## Task objective
All lines from the beginning of the listing through the line with "CorePNG VFW Codec Settings ✕" are to be copied word for word; the pictures are not.

• • • • • • •

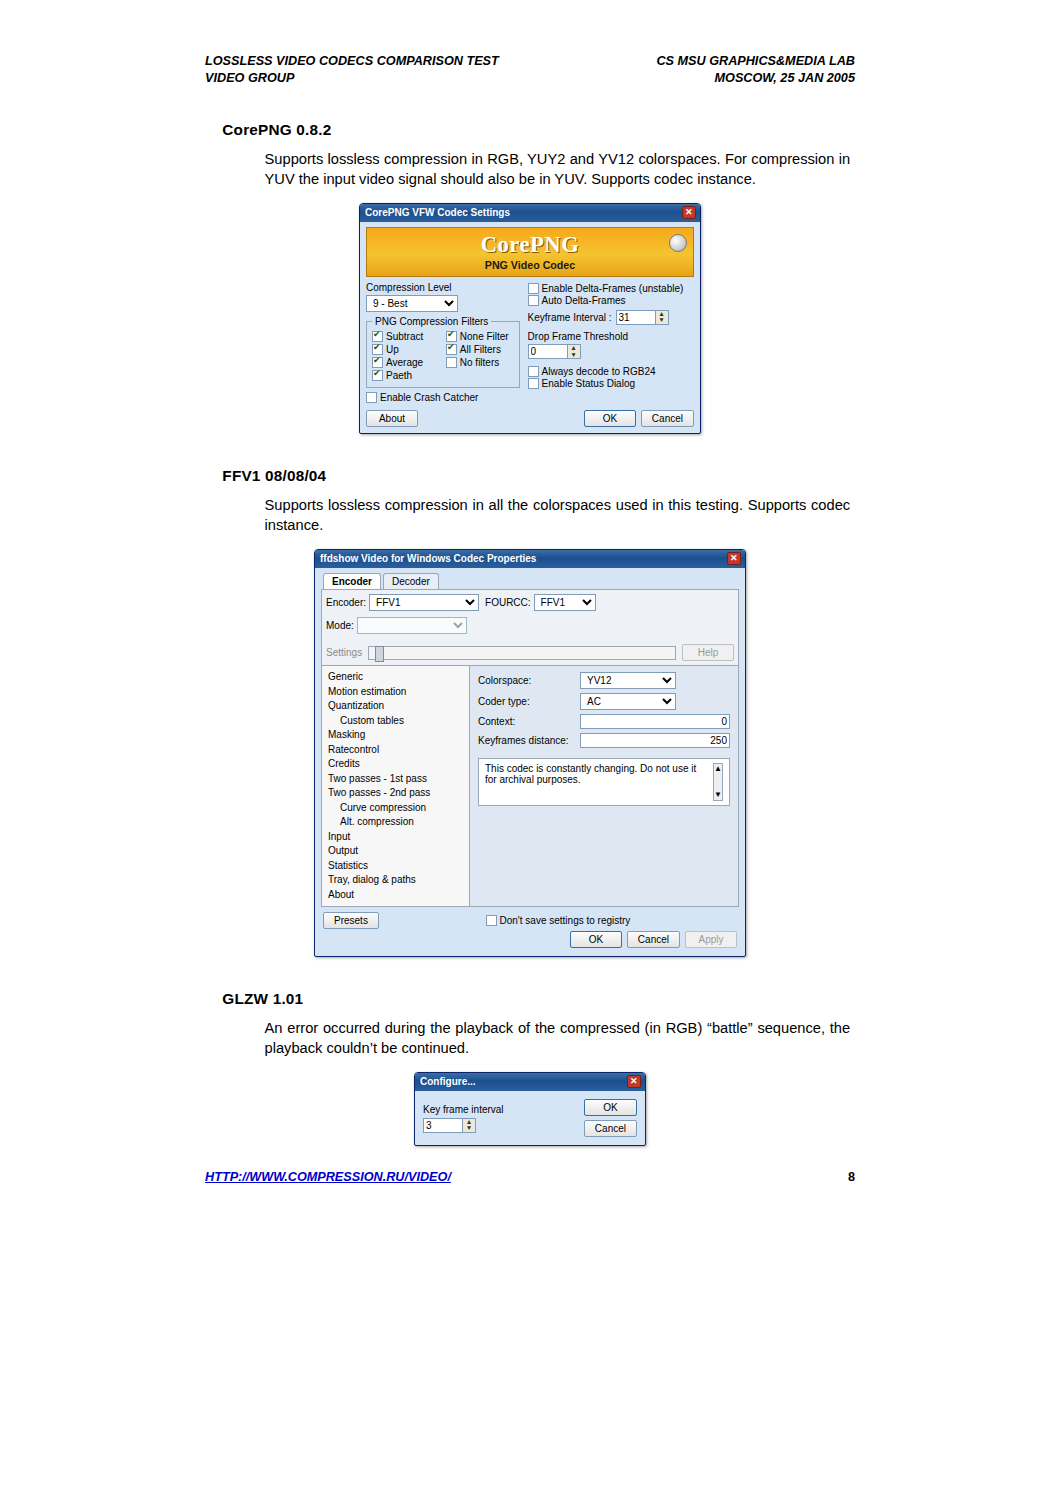LOSSLESS VIDEO CODECS COMPARISON TEST
CS MSU GRAPHICS&MEDIA LAB
VIDEO GROUP
MOSCOW, 25 JAN 2005
CorePNG 0.8.2
Supports lossless compression in RGB, YUY2 and YV12 colorspaces. For compression in YUV the input video signal should also be in YUV. Supports codec instance.
CorePNG VFW Codec Settings ✕
CorePNG
PNG Video Codec
Compression Level 9 - Best PNG Compression Filters
Subtract
None Filter
Up
All Filters
Average
No filters
Paeth
Enable Crash Catcher
Enable Delta-Frames (unstable)
Auto Delta-Frames
Keyframe Interval : ▲▼
Drop Frame Threshold ▲▼
Always decode to RGB24
Enable Status Dialog
About OK Cancel
FFV1 08/08/04
Supports lossless compression in all the colorspaces used in this testing. Supports codec instance.
ffdshow Video for Windows Codec Properties ✕
Encoder
Decoder
Encoder: FFV1
FOURCC: FFV1
Mode:
Settings
Help
Generic
Motion estimation
Quantization
Custom tables
Masking
Ratecontrol
Credits
Two passes - 1st pass
Two passes - 2nd pass
Curve compression
Alt. compression
Input
Output
Statistics
Tray, dialog & paths
About
Colorspace: YV12
Coder type: AC
Context:
Keyframes distance:
This codec is constantly changing. Do not use it for archival purposes. ▲▼
Presets
Don't save settings to registry
OK Cancel Apply
GLZW 1.01
An error occurred during the playback of the compressed (in RGB) “battle” sequence, the playback couldn’t be continued.
Configure... ✕
Key frame interval ▲▼
OK Cancel
HTTP://WWW.COMPRESSION.RU/VIDEO/ 8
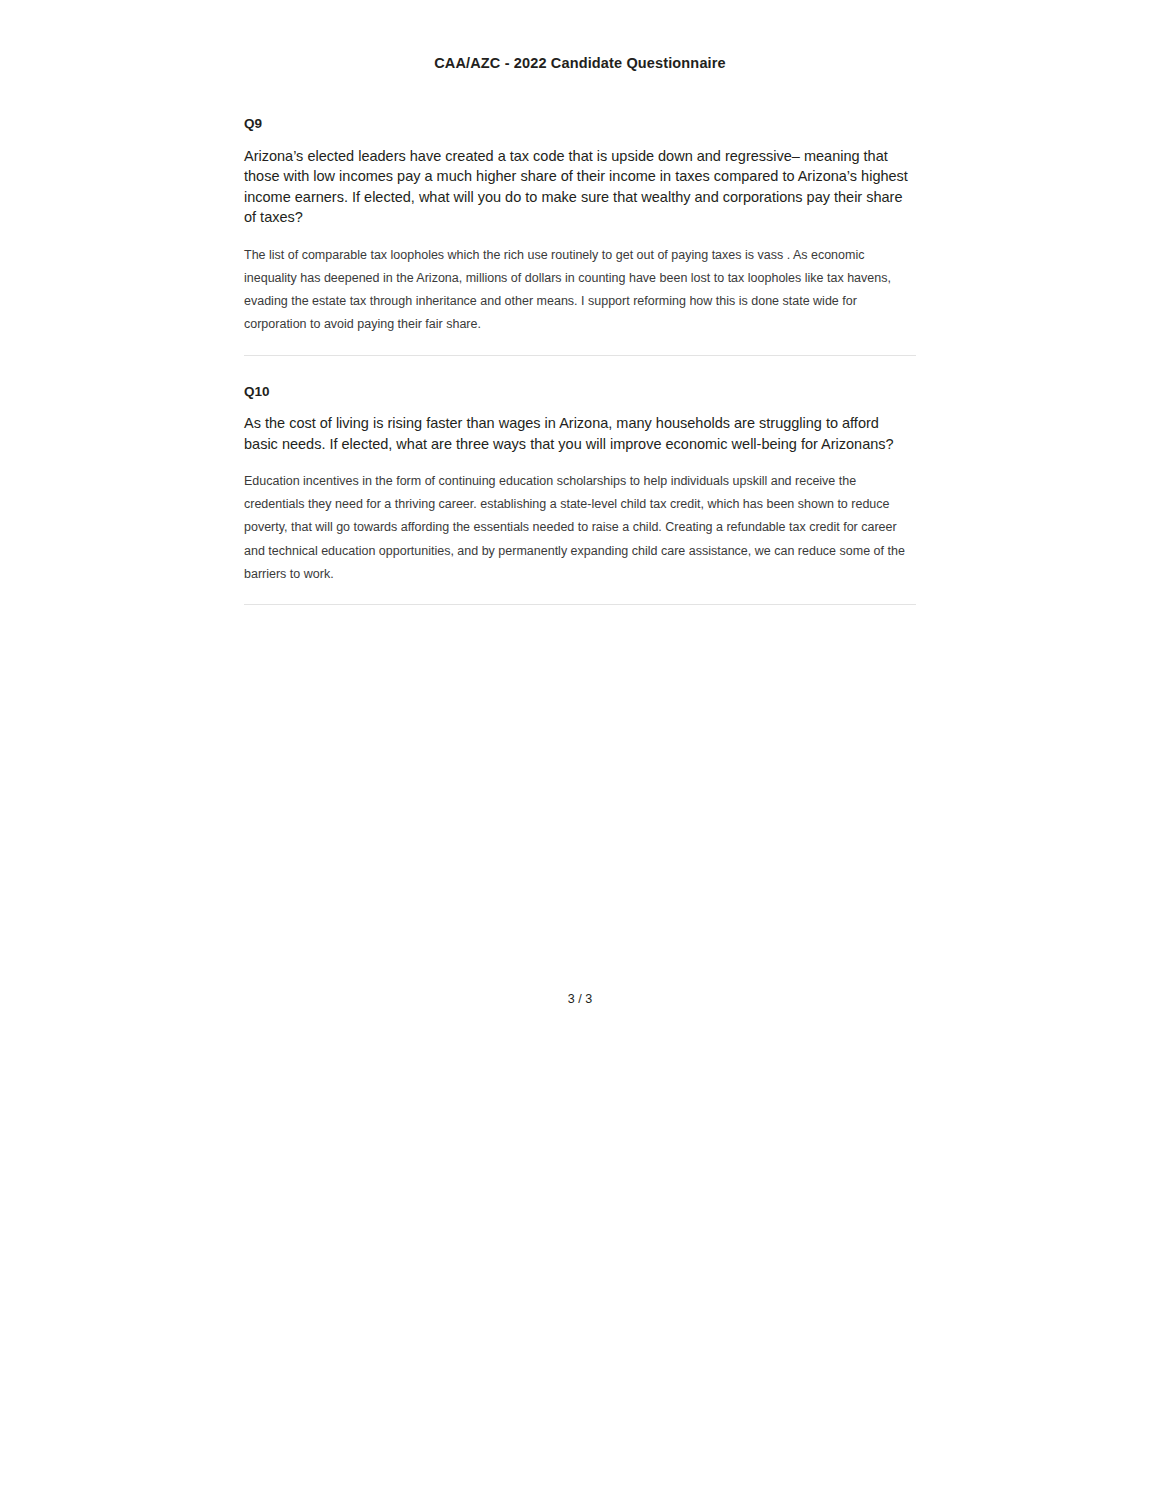CAA/AZC - 2022 Candidate Questionnaire
Q9
Arizona’s elected leaders have created a tax code that is upside down and regressive– meaning that those with low incomes pay a much higher share of their income in taxes compared to Arizona’s highest income earners. If elected, what will you do to make sure that wealthy and corporations pay their share of taxes?
The list of comparable tax loopholes which the rich use routinely to get out of paying taxes is vass . As economic inequality has deepened in the Arizona, millions of dollars in counting have been lost to tax loopholes like tax havens, evading the estate tax through inheritance and other means. I support reforming how this is done state wide for corporation to avoid paying their fair share.
Q10
As the cost of living is rising faster than wages in Arizona, many households are struggling to afford basic needs. If elected, what are three ways that you will improve economic well-being for Arizonans?
Education incentives in the form of continuing education scholarships to help individuals upskill and receive the credentials they need for a thriving career. establishing a state-level child tax credit, which has been shown to reduce poverty, that will go towards affording the essentials needed to raise a child. Creating a refundable tax credit for career and technical education opportunities, and by permanently expanding child care assistance, we can reduce some of the barriers to work.
3 / 3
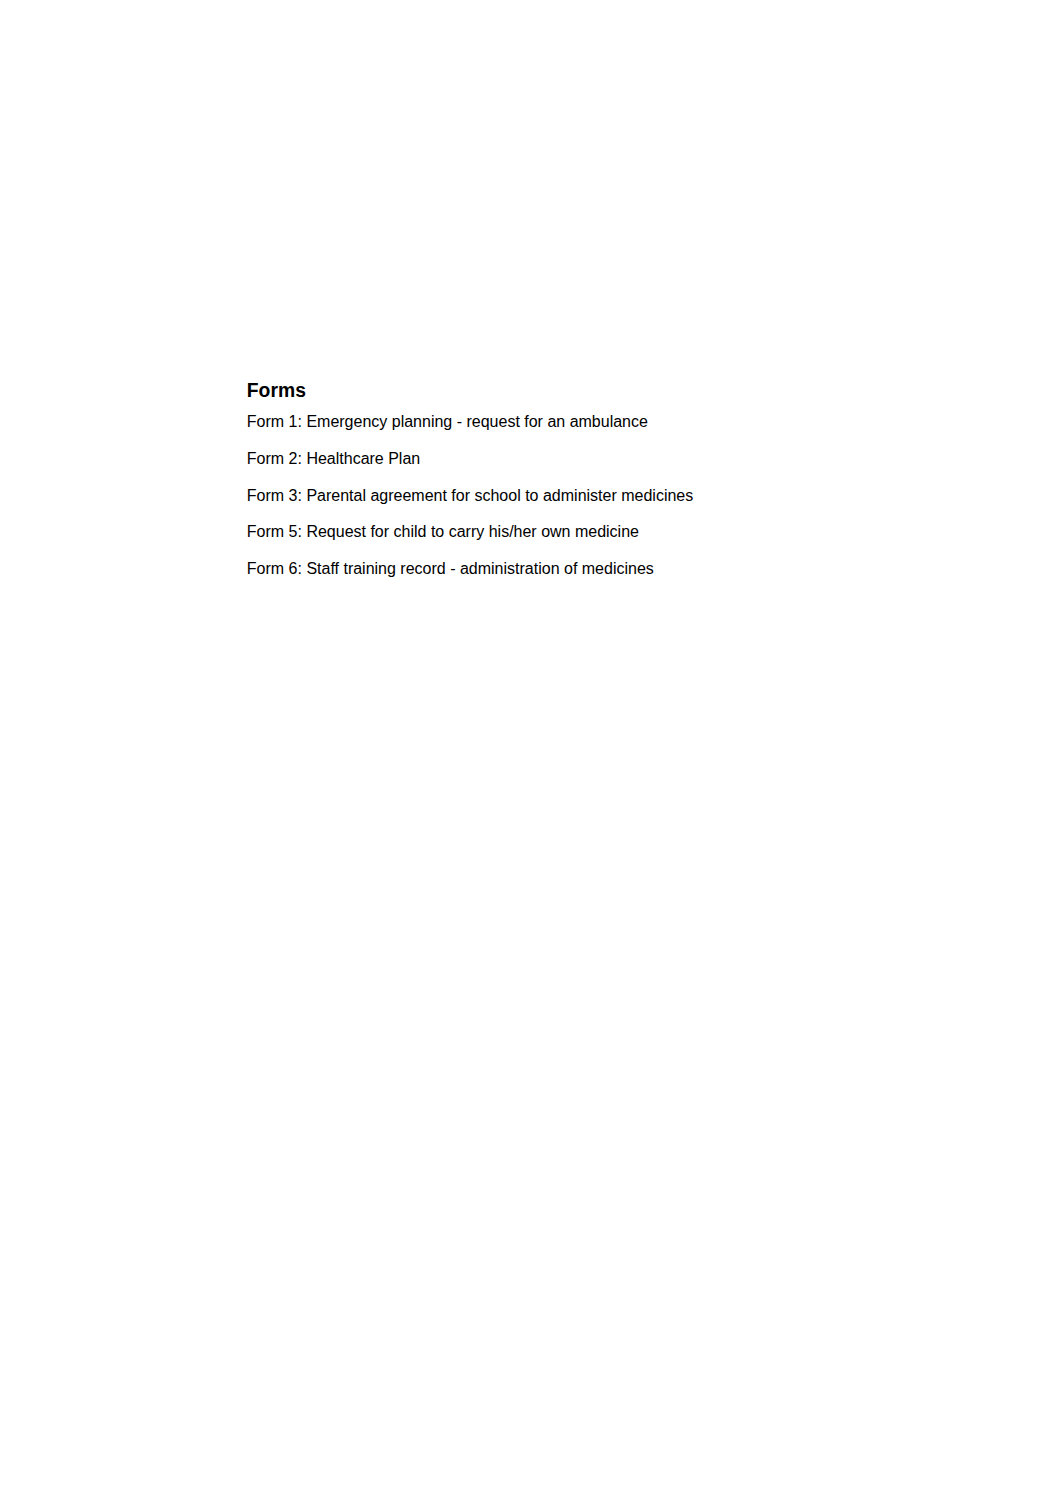Forms
Form 1: Emergency planning - request for an ambulance
Form 2: Healthcare Plan
Form 3: Parental agreement for school to administer medicines
Form 5: Request for child to carry his/her own medicine
Form 6: Staff training record - administration of medicines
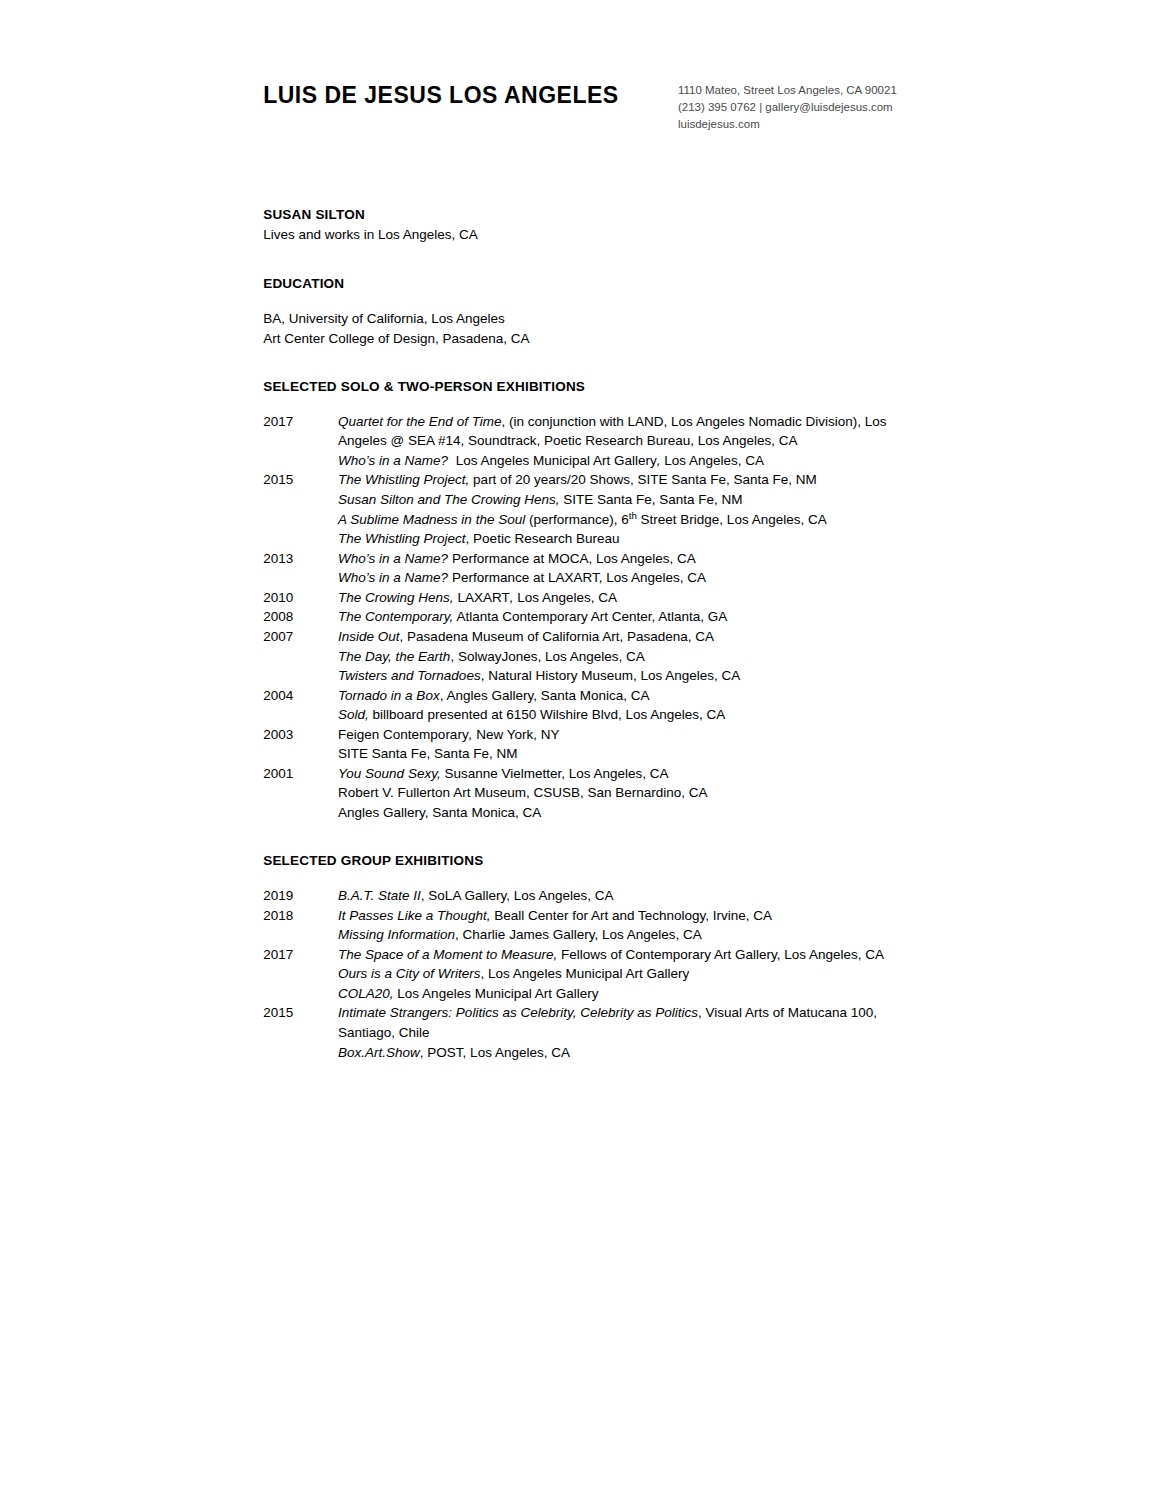LUIS DE JESUS LOS ANGELES
1110 Mateo, Street Los Angeles, CA 90021
(213) 395 0762 | gallery@luisdejesus.com
luisdejesus.com
SUSAN SILTON
Lives and works in Los Angeles, CA
EDUCATION
BA, University of California, Los Angeles
Art Center College of Design, Pasadena, CA
SELECTED SOLO & TWO-PERSON EXHIBITIONS
| 2017 | Quartet for the End of Time , (in conjunction with LAND, Los Angeles Nomadic Division), Los Angeles @ SEA #14, Soundtrack, Poetic Research Bureau, Los Angeles, CA Who’s in a Name? Los Angeles Municipal Art Gallery , Los Angeles, CA |
| 2015 | The Whistling Project, part of 20 years/20 Shows, SITE Santa Fe, Santa Fe, NM Susan Silton and The Crowing Hens, SITE Santa Fe, Santa Fe, NM A Sublime Madness in the Soul (performance), 6 th Street Bridge, Los Angeles, CA The Whistling Project , Poetic Research Bureau |
| 2013 | Who’s in a Name? Performance at MOCA, Los Angeles, CA Who’s in a Name? Performance at LAXART, Los Angeles, CA |
| 2010 | The Crowing Hens, LAXART , Los Angeles, CA |
| 2008 | The Contemporary, Atlanta Contemporary Art Center, Atlanta, GA |
| 2007 | Inside Out , Pasadena Museum of California Art, Pasadena, CA The Day, the Earth , SolwayJones, Los Angeles, CA Twisters and Tornadoes , Natural History Museum, Los Angeles, CA |
| 2004 | Tornado in a Box , Angles Gallery, Santa Monica, CA Sold, billboard presented at 6150 Wilshire Blvd, Los Angeles, CA |
| 2003 | Feigen Contemporary , New York, NY SITE Santa Fe, Santa Fe, NM |
| 2001 | You Sound Sexy, Susanne Vielmetter, Los Angeles, CA Robert V. Fullerton Art Museum, CSUSB, San Bernardino, CA Angles Gallery, Santa Monica, CA |
SELECTED GROUP EXHIBITIONS
| 2019 | B.A.T. State II , SoLA Gallery, Los Angeles, CA |
| 2018 | It Passes Like a Thought, Beall Center for Art and Technology, Irvine, CA Missing Information , Charlie James Gallery, Los Angeles, CA |
| 2017 | The Space of a Moment to Measure, Fellows of Contemporary Art Gallery, Los Angeles, CA Ours is a City of Writers , Los Angeles Municipal Art Gallery COLA20, Los Angeles Municipal Art Gallery |
| 2015 | Intimate Strangers: Politics as Celebrity, Celebrity as Politics , Visual Arts of Matucana 100, Santiago, Chile Box.Art.Show , POST, Los Angeles, CA |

• • • • • • •

## Task result
LOSSLESS VIDEO CODECS COMPARISON TEST
CS MSU GRAPHICS&MEDIA LAB
VIDEO GROUP
MOSCOW, 25 JAN 2005
CorePNG 0.8.2
Supports lossless compression in RGB, YUY2 and YV12 colorspaces. For compression in YUV the input video signal should also be in YUV. Supports codec instance.
CorePNG VFW Codec Settings ✕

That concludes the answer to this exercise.